--- START ---

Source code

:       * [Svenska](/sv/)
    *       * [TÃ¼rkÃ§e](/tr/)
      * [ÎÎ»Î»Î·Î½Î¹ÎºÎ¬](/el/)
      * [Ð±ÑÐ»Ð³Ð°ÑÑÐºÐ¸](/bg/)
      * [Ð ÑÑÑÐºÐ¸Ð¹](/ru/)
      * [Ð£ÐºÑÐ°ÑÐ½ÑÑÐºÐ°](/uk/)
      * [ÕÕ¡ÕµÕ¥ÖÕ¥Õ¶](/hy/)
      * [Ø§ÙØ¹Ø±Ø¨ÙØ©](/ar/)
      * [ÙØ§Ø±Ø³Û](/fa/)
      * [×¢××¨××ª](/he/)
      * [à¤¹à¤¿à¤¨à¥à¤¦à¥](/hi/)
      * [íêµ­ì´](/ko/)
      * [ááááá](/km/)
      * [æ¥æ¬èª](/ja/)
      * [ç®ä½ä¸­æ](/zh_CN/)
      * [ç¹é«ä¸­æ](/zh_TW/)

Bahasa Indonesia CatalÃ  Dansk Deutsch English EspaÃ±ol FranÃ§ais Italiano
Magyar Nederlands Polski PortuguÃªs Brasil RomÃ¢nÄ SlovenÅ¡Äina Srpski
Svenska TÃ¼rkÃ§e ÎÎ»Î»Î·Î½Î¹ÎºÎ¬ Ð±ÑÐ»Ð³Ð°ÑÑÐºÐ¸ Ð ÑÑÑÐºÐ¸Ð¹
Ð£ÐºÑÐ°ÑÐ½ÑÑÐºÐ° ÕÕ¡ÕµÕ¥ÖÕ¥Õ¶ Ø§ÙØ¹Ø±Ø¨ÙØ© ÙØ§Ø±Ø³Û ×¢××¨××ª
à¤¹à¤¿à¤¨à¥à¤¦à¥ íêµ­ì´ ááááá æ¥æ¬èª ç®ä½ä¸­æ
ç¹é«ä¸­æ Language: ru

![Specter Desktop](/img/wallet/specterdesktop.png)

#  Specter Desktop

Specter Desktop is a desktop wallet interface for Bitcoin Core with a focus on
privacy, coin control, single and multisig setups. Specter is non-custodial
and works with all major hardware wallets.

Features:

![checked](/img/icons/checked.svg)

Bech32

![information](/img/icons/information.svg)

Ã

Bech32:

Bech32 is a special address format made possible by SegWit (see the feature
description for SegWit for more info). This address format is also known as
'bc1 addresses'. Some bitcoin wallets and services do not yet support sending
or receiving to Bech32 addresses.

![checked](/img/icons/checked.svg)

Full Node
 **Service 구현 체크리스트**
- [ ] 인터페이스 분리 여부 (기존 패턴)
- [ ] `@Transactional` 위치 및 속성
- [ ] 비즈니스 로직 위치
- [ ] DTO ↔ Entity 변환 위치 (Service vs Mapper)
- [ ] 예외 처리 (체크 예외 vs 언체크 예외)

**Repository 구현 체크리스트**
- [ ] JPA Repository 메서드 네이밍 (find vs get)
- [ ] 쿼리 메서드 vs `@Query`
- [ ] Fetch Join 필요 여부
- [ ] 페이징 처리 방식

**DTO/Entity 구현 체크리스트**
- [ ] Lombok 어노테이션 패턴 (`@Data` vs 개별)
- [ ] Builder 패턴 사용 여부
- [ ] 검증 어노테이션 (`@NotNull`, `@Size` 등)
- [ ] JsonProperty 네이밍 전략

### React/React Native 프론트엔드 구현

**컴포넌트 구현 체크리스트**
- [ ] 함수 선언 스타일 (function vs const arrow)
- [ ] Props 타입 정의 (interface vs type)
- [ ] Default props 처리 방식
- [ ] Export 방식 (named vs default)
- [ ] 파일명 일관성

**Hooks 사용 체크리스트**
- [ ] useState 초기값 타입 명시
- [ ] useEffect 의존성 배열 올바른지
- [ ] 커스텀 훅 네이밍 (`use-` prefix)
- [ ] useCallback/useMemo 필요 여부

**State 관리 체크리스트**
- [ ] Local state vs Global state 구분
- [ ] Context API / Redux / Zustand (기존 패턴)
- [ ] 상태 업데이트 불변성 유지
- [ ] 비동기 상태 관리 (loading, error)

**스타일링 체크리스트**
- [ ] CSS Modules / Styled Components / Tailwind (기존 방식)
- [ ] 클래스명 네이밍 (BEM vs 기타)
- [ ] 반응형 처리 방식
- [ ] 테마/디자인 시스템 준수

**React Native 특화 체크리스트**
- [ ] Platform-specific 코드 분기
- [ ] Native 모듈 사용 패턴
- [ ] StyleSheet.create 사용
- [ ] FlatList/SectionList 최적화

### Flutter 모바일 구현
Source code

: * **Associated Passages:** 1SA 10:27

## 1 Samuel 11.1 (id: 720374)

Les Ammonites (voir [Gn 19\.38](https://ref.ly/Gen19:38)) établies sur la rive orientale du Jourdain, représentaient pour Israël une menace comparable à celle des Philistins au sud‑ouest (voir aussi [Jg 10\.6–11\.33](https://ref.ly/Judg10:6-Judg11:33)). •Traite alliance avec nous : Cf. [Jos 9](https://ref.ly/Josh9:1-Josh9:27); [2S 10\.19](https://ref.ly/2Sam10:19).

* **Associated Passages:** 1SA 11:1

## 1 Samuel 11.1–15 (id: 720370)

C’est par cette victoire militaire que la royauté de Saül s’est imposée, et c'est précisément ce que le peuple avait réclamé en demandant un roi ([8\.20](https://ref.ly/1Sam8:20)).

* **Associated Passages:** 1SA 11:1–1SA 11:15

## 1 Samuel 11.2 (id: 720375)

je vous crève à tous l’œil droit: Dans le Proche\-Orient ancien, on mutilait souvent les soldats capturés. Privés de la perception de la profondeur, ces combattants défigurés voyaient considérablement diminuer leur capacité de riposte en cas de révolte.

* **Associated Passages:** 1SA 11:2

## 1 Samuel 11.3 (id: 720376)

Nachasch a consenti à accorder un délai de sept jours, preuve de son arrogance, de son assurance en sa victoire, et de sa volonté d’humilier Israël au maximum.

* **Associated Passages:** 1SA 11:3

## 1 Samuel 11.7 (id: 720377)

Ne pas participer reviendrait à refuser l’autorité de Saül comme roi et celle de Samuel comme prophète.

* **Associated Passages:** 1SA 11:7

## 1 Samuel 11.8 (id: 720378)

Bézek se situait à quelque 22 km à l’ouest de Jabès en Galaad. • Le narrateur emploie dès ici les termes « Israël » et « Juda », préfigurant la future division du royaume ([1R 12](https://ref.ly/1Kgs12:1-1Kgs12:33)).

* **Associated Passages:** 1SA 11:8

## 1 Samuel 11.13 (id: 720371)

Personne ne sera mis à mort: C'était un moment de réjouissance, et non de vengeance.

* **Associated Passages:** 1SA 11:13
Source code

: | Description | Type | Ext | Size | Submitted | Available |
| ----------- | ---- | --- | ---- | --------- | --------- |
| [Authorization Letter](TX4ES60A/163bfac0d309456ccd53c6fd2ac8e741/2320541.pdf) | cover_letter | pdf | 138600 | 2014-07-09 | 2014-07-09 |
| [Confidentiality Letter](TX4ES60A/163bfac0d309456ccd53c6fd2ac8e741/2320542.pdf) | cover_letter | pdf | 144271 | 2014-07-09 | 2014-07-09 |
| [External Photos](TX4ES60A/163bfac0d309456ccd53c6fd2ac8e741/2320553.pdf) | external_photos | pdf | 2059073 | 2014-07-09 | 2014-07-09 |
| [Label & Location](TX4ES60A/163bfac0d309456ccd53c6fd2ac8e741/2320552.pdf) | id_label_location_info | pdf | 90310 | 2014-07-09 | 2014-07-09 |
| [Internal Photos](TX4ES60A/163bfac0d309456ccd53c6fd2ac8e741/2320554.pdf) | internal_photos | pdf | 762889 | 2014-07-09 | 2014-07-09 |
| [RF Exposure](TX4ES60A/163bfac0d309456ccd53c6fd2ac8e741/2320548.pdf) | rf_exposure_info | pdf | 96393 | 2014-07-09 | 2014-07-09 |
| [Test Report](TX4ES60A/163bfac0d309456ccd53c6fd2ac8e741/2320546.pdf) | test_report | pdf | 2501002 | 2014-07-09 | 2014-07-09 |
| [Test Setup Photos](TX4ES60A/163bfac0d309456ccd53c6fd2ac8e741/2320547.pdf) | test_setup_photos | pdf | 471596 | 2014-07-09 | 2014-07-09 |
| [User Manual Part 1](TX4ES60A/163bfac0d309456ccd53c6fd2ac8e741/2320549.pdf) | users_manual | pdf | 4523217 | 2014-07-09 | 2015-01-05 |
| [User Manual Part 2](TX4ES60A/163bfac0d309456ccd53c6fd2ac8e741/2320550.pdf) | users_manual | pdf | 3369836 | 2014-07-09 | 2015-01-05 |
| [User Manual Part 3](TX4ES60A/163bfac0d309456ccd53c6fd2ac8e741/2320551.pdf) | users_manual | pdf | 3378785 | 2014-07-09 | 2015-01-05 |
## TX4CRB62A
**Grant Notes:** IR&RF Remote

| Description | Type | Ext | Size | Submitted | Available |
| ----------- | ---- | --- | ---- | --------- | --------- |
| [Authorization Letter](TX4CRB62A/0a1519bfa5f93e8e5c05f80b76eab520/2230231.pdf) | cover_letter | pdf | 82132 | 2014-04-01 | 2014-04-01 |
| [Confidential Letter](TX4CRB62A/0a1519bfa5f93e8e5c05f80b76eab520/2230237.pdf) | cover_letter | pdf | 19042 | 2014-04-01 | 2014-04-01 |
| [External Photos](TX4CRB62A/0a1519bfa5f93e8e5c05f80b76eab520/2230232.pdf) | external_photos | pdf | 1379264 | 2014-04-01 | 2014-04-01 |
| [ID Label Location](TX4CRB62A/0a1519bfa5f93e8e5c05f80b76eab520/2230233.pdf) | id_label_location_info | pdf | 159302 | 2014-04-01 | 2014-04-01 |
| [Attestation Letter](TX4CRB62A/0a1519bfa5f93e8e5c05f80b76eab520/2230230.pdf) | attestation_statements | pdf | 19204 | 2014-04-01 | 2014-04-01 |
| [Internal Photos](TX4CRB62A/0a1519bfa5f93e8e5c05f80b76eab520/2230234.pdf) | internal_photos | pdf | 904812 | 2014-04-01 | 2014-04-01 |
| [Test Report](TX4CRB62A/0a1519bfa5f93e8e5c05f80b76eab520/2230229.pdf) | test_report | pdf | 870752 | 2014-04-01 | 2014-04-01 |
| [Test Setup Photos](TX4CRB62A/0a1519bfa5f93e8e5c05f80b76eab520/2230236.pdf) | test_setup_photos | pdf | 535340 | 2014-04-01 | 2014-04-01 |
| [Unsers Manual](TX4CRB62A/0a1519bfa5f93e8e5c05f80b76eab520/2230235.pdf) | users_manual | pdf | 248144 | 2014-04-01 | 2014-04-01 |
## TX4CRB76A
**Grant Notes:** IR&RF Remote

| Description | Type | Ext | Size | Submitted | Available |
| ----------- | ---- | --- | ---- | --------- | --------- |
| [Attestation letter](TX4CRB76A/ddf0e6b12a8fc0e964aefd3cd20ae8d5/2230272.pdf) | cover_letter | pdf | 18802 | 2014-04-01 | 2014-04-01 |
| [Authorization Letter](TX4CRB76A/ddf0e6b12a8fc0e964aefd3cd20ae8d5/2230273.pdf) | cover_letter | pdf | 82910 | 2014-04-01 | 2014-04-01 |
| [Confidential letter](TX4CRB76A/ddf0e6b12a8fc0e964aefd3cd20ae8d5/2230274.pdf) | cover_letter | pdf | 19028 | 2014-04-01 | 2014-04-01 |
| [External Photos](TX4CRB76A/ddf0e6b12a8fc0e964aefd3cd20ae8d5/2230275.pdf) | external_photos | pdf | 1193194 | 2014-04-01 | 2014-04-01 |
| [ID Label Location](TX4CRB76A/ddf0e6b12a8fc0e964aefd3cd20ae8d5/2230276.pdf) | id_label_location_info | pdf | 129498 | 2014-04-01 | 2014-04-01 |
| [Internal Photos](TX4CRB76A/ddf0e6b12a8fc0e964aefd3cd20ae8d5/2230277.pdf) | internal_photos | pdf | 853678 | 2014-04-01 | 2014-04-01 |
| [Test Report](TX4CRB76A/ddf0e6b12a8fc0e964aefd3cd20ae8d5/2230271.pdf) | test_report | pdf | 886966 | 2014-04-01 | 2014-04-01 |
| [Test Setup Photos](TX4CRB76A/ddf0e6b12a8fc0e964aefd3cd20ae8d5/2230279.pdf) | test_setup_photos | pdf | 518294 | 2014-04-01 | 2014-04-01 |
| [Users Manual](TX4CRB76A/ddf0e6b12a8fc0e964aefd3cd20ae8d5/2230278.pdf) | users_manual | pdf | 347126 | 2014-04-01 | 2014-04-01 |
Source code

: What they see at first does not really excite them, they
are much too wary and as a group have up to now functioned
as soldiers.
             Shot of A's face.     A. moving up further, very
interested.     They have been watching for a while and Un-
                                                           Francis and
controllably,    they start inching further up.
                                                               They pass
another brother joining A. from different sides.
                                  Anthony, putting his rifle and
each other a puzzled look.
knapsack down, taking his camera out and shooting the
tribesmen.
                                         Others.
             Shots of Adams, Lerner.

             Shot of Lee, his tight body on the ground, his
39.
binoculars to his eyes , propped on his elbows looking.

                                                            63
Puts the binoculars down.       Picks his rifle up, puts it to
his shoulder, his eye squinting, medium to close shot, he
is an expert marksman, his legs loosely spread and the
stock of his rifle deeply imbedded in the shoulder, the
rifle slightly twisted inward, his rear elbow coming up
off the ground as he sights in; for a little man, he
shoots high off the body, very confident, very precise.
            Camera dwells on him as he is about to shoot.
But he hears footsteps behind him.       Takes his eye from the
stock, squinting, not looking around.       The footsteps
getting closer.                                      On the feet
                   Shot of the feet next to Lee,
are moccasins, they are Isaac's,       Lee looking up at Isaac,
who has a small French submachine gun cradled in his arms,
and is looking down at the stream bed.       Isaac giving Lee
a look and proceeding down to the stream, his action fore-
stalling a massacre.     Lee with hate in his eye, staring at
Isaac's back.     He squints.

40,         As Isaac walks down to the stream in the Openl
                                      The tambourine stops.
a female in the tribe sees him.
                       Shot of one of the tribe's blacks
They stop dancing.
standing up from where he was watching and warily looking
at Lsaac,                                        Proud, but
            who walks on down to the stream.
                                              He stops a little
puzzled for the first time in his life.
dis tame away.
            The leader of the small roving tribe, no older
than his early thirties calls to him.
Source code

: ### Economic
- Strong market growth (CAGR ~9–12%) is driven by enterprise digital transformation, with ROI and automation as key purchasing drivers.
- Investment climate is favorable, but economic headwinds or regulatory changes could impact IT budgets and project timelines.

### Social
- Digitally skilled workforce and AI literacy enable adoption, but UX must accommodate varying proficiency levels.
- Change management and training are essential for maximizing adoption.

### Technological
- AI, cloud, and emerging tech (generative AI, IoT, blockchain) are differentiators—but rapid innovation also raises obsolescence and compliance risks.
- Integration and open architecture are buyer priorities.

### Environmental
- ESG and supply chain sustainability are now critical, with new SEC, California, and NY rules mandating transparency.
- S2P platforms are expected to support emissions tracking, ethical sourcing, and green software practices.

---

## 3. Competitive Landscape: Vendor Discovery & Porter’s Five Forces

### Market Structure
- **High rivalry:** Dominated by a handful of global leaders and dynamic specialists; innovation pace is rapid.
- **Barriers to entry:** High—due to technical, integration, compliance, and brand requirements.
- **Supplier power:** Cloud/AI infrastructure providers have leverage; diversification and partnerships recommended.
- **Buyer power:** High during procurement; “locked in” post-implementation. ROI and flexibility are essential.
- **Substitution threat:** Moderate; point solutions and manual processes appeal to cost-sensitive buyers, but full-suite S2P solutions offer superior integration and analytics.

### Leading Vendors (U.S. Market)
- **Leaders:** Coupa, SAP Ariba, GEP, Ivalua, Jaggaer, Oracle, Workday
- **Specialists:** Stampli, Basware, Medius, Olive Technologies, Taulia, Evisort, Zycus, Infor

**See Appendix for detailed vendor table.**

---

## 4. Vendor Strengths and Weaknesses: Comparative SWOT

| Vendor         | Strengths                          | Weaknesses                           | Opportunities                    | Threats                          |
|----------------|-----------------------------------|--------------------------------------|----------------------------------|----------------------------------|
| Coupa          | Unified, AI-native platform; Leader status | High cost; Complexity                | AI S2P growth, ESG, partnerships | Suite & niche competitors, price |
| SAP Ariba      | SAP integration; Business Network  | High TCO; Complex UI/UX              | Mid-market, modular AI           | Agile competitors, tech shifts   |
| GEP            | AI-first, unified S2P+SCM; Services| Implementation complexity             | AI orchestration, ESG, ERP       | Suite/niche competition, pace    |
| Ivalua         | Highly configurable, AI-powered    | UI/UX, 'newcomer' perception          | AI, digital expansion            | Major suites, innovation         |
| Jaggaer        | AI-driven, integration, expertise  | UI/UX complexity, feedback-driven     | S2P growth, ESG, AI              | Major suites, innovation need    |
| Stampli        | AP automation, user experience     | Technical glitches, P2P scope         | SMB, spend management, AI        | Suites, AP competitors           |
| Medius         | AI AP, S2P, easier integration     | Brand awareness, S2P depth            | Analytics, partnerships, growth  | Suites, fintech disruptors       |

--- END ---

*What the exercise asks*: Reproduce the lines of the first entry from the line containing "Bahasa Indonesia CatalÃ" through the line containing "Ð£ÐºÑÐ°ÑÐ½ÑÑÐºÐ° ÕÕ¡ÕµÕ¥ÖÕ¥Õ¶ Ø§ÙØ¹Ø±Ø¨ÙØ©", including both of those lines.

*Result*:
Bahasa Indonesia CatalÃ  Dansk Deutsch English EspaÃ±ol FranÃ§ais Italiano
Magyar Nederlands Polski PortuguÃªs Brasil RomÃ¢nÄ SlovenÅ¡Äina Srpski
Svenska TÃ¼rkÃ§e ÎÎ»Î»Î·Î½Î¹ÎºÎ¬ Ð±ÑÐ»Ð³Ð°ÑÑÐºÐ¸ Ð ÑÑÑÐºÐ¸Ð¹
Ð£ÐºÑÐ°ÑÐ½ÑÑÐºÐ° ÕÕ¡ÕµÕ¥ÖÕ¥Õ¶ Ø§ÙØ¹Ø±Ø¨ÙØ© ÙØ§Ø±Ø³Û ×¢××¨××ª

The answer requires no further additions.